Please copy out the records that follow, word for word.

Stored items

════

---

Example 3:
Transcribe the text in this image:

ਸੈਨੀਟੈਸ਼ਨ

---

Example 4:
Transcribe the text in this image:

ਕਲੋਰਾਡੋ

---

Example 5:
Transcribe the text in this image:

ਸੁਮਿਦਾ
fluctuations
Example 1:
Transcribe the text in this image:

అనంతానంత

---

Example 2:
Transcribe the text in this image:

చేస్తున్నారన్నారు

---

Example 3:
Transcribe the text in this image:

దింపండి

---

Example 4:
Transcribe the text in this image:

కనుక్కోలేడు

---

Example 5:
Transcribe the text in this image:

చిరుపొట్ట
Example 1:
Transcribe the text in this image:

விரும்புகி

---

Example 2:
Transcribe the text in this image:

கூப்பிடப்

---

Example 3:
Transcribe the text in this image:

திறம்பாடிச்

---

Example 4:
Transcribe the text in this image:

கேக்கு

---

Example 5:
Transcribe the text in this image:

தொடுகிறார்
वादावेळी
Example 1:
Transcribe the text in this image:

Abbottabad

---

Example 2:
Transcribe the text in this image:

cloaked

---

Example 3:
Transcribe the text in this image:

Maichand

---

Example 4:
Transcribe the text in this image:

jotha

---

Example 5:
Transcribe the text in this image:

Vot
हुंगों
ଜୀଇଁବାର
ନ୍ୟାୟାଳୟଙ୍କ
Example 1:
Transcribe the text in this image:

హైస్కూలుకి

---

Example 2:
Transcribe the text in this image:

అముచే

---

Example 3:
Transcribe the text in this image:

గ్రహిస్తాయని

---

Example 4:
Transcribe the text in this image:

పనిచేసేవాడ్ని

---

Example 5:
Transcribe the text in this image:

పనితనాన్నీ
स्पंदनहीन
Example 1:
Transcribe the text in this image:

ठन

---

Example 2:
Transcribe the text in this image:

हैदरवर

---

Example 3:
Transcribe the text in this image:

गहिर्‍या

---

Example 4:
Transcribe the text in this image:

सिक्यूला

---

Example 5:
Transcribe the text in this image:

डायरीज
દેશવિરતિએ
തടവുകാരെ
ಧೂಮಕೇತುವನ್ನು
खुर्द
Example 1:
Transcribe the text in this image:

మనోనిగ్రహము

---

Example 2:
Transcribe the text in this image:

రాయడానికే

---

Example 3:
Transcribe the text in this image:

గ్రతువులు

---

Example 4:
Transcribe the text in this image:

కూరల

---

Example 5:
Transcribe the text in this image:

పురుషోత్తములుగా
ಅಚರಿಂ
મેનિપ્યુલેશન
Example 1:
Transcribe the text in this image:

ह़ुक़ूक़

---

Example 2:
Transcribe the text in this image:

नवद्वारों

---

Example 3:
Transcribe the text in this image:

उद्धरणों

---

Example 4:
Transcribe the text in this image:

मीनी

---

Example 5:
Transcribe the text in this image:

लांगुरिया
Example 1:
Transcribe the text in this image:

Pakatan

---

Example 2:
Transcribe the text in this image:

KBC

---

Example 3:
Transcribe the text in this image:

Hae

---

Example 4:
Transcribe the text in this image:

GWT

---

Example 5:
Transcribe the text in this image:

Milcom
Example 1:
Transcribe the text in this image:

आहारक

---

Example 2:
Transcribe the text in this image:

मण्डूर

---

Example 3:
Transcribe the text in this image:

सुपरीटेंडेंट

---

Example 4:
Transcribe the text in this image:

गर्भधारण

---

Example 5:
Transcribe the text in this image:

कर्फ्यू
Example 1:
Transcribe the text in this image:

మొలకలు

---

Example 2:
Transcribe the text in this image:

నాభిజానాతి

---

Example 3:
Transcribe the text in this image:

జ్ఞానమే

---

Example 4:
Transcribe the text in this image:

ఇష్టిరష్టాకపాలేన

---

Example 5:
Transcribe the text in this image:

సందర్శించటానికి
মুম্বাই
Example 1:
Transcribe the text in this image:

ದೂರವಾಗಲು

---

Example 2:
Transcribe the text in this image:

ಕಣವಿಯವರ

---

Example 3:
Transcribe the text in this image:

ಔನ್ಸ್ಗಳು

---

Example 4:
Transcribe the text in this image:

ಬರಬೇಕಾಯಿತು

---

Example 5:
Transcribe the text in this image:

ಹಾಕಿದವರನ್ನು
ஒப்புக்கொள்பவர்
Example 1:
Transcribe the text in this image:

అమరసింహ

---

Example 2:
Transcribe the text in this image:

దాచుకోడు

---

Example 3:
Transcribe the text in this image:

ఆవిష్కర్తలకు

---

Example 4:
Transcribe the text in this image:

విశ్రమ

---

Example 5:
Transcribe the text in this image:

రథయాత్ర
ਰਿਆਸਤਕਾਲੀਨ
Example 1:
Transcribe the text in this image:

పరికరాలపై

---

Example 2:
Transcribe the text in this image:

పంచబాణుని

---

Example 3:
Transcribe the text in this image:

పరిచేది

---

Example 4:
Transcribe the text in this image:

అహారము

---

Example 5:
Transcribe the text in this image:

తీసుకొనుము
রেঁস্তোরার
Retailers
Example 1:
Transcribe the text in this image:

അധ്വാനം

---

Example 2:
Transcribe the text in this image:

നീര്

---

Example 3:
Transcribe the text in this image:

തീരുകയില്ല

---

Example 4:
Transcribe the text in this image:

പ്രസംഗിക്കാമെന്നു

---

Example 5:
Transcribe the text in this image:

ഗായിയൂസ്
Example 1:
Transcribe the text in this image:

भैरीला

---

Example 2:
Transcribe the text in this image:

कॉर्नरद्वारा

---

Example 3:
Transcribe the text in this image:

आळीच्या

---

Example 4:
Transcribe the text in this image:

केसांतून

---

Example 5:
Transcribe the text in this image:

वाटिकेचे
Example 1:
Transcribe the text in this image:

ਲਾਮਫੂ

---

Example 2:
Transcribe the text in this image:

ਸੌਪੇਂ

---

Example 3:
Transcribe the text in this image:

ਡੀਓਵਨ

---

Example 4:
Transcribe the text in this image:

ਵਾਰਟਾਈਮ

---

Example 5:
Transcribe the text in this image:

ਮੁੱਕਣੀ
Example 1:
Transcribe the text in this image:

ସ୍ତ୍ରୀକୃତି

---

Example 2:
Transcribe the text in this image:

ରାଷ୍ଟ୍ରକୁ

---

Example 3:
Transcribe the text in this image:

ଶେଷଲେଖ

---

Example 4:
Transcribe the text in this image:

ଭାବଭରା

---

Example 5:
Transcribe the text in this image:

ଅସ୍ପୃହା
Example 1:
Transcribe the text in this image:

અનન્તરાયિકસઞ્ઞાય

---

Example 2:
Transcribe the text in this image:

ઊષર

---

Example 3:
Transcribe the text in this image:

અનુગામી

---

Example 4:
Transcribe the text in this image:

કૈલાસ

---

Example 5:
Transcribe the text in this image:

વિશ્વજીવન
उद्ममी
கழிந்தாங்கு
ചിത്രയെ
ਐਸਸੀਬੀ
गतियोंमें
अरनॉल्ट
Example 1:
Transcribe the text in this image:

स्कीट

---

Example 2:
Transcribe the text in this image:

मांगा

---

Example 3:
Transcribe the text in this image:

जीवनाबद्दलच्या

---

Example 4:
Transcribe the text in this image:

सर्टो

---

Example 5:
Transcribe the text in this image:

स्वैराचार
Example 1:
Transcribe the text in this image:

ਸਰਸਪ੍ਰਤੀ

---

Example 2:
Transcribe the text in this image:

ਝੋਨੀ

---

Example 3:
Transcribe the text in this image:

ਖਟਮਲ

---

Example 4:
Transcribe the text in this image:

════

= Task response =
---

Example 3:
Transcribe the text in this image:

ਸੈਨੀਟੈਸ਼ਨ

---

Example 4:
Transcribe the text in this image:

ਕਲੋਰਾਡੋ

---

Example 5:
Transcribe the text in this image:

ਸੁਮਿਦਾ
fluctuations
Example 1:
Transcribe the text in this image:

అనంతానంత

---

Example 2:
Transcribe the text in this image:

చేస్తున్నారన్నారు

---

Example 3:
Transcribe the text in this image:

దింపండి

---

Example 4:
Transcribe the text in this image:

కనుక్కోలేడు

---

Example 5:
Transcribe the text in this image:

చిరుపొట్ట
Example 1:
Transcribe the text in this image:

விரும்புகி

---

Example 2:
Transcribe the text in this image:

கூப்பிடப்

---

Example 3:
Transcribe the text in this image:

திறம்பாடிச்

---

Example 4:
Transcribe the text in this image:

கேக்கு

---

Example 5:
Transcribe the text in this image:

தொடுகிறார்
वादावेळी
Example 1:
Transcribe the text in this image:

Abbottabad

---

Example 2:
Transcribe the text in this image:

cloaked

---

Example 3:
Transcribe the text in this image:

Maichand

---

Example 4:
Transcribe the text in this image:

jotha

---

Example 5:
Transcribe the text in this image:

Vot
हुंगों
ଜୀଇଁବାର
ନ୍ୟାୟାଳୟଙ୍କ
Example 1:
Transcribe the text in this image:

హైస్కూలుకి

---

Example 2:
Transcribe the text in this image:

అముచే

---

Example 3:
Transcribe the text in this image:

గ్రహిస్తాయని

---

Example 4:
Transcribe the text in this image:

పనిచేసేవాడ్ని

---

Example 5:
Transcribe the text in this image:

పనితనాన్నీ
स्पंदनहीन
Example 1:
Transcribe the text in this image:

ठन

---

Example 2:
Transcribe the text in this image:

हैदरवर

---

Example 3:
Transcribe the text in this image:

गहिर्‍या

---

Example 4:
Transcribe the text in this image:

सिक्यूला

---

Example 5:
Transcribe the text in this image:

डायरीज
દેશવિરતિએ
തടവുകാരെ
ಧೂಮಕೇತುವನ್ನು
खुर्द
Example 1:
Transcribe the text in this image:

మనోనిగ్రహము

---

Example 2:
Transcribe the text in this image:

రాయడానికే

---

Example 3:
Transcribe the text in this image:

గ్రతువులు

---

Example 4:
Transcribe the text in this image:

కూరల

---

Example 5:
Transcribe the text in this image:

పురుషోత్తములుగా
ಅಚರಿಂ
મેનિપ્યુલેશન
Example 1:
Transcribe the text in this image:

ह़ुक़ूक़

---

Example 2:
Transcribe the text in this image:

नवद्वारों

---

Example 3:
Transcribe the text in this image:

उद्धरणों

---

Example 4:
Transcribe the text in this image:

मीनी

---

Example 5:
Transcribe the text in this image:

लांगुरिया
Example 1:
Transcribe the text in this image:

Pakatan

---

Example 2:
Transcribe the text in this image:

KBC

---

Example 3:
Transcribe the text in this image:

Hae

---

Example 4:
Transcribe the text in this image:

GWT

---

Example 5:
Transcribe the text in this image:

Milcom
Example 1:
Transcribe the text in this image:

आहारक

---

Example 2:
Transcribe the text in this image:

मण्डूर

---

Example 3:
Transcribe the text in this image:

सुपरीटेंडेंट

---

Example 4:
Transcribe the text in this image:

गर्भधारण

---

Example 5:
Transcribe the text in this image:

कर्फ्यू
Example 1:
Transcribe the text in this image:

మొలకలు

---

Example 2:
Transcribe the text in this image:

నాభిజానాతి

---

Example 3:
Transcribe the text in this image:

జ్ఞానమే

---

Example 4:
Transcribe the text in this image:

ఇష్టిరష్టాకపాలేన

---

Example 5:
Transcribe the text in this image:

సందర్శించటానికి
মুম্বাই
Example 1:
Transcribe the text in this image:

ದೂರವಾಗಲು

---

Example 2:
Transcribe the text in this image:

ಕಣವಿಯವರ

---

Example 3:
Transcribe the text in this image:

ಔನ್ಸ್ಗಳು

---

Example 4:
Transcribe the text in this image:

ಬರಬೇಕಾಯಿತು

---

Example 5:
Transcribe the text in this image:

ಹಾಕಿದವರನ್ನು
ஒப்புக்கொள்பவர்
Example 1:
Transcribe the text in this image:

అమరసింహ

---

Example 2:
Transcribe the text in this image:

దాచుకోడు

---

Example 3:
Transcribe the text in this image:

ఆవిష్కర్తలకు

---

Example 4:
Transcribe the text in this image:

విశ్రమ

---

Example 5:
Transcribe the text in this image:

రథయాత్ర
ਰਿਆਸਤਕਾਲੀਨ
Example 1:
Transcribe the text in this image:

పరికరాలపై

---

Example 2:
Transcribe the text in this image:

పంచబాణుని

---

Example 3:
Transcribe the text in this image:

పరిచేది

---

Example 4:
Transcribe the text in this image:

అహారము

---

Example 5:
Transcribe the text in this image:

తీసుకొనుము
রেঁস্তোরার
Retailers
Example 1:
Transcribe the text in this image:

അധ്വാനം

---

Example 2:
Transcribe the text in this image:

നീര്

---

Example 3:
Transcribe the text in this image:

തീരുകയില്ല

---

Example 4:
Transcribe the text in this image:

പ്രസംഗിക്കാമെന്നു

---

Example 5:
Transcribe the text in this image:

ഗായിയൂസ്
Example 1:
Transcribe the text in this image:

भैरीला

---

Example 2:
Transcribe the text in this image:

कॉर्नरद्वारा

---

Example 3:
Transcribe the text in this image:

आळीच्या

---

Example 4:
Transcribe the text in this image:

केसांतून

---

Example 5:
Transcribe the text in this image:

वाटिकेचे
Example 1:
Transcribe the text in this image:

ਲਾਮਫੂ

---

Example 2:
Transcribe the text in this image:

ਸੌਪੇਂ

---

Example 3:
Transcribe the text in this image:

ਡੀਓਵਨ

---

Example 4:
Transcribe the text in this image:

ਵਾਰਟਾਈਮ

---

Example 5:
Transcribe the text in this image:

ਮੁੱਕਣੀ
Example 1:
Transcribe the text in this image:

ସ୍ତ୍ରୀକୃତି

---

Example 2:
Transcribe the text in this image:

ରାଷ୍ଟ୍ରକୁ

---

Example 3:
Transcribe the text in this image:

ଶେଷଲେଖ

---

Example 4:
Transcribe the text in this image:

ଭାବଭରା

---

Example 5:
Transcribe the text in this image:

ଅସ୍ପୃହା
Example 1:
Transcribe the text in this image:

અનન્તરાયિકસઞ્ઞાય

---

Example 2:
Transcribe the text in this image:

ઊષર

---

Example 3:
Transcribe the text in this image:

અનુગામી

---

Example 4:
Transcribe the text in this image:

કૈલાસ

---

Example 5:
Transcribe the text in this image:

વિશ્વજીવન
उद्ममी
கழிந்தாங்கு
ചിത്രയെ
ਐਸਸੀਬੀ
गतियोंमें
अरनॉल्ट
Example 1:
Transcribe the text in this image:

स्कीट

---

Example 2:
Transcribe the text in this image:

मांगा

---

Example 3:
Transcribe the text in this image:

जीवनाबद्दलच्या

---

Example 4:
Transcribe the text in this image:

सर्टो

---

Example 5:
Transcribe the text in this image:

स्वैराचार
Example 1:
Transcribe the text in this image:

ਸਰਸਪ੍ਰਤੀ

---

Example 2:
Transcribe the text in this image:

ਝੋਨੀ

---

Example 3:
Transcribe the text in this image:

ਖਟਮਲ

---

Example 4:
Transcribe the text in this image:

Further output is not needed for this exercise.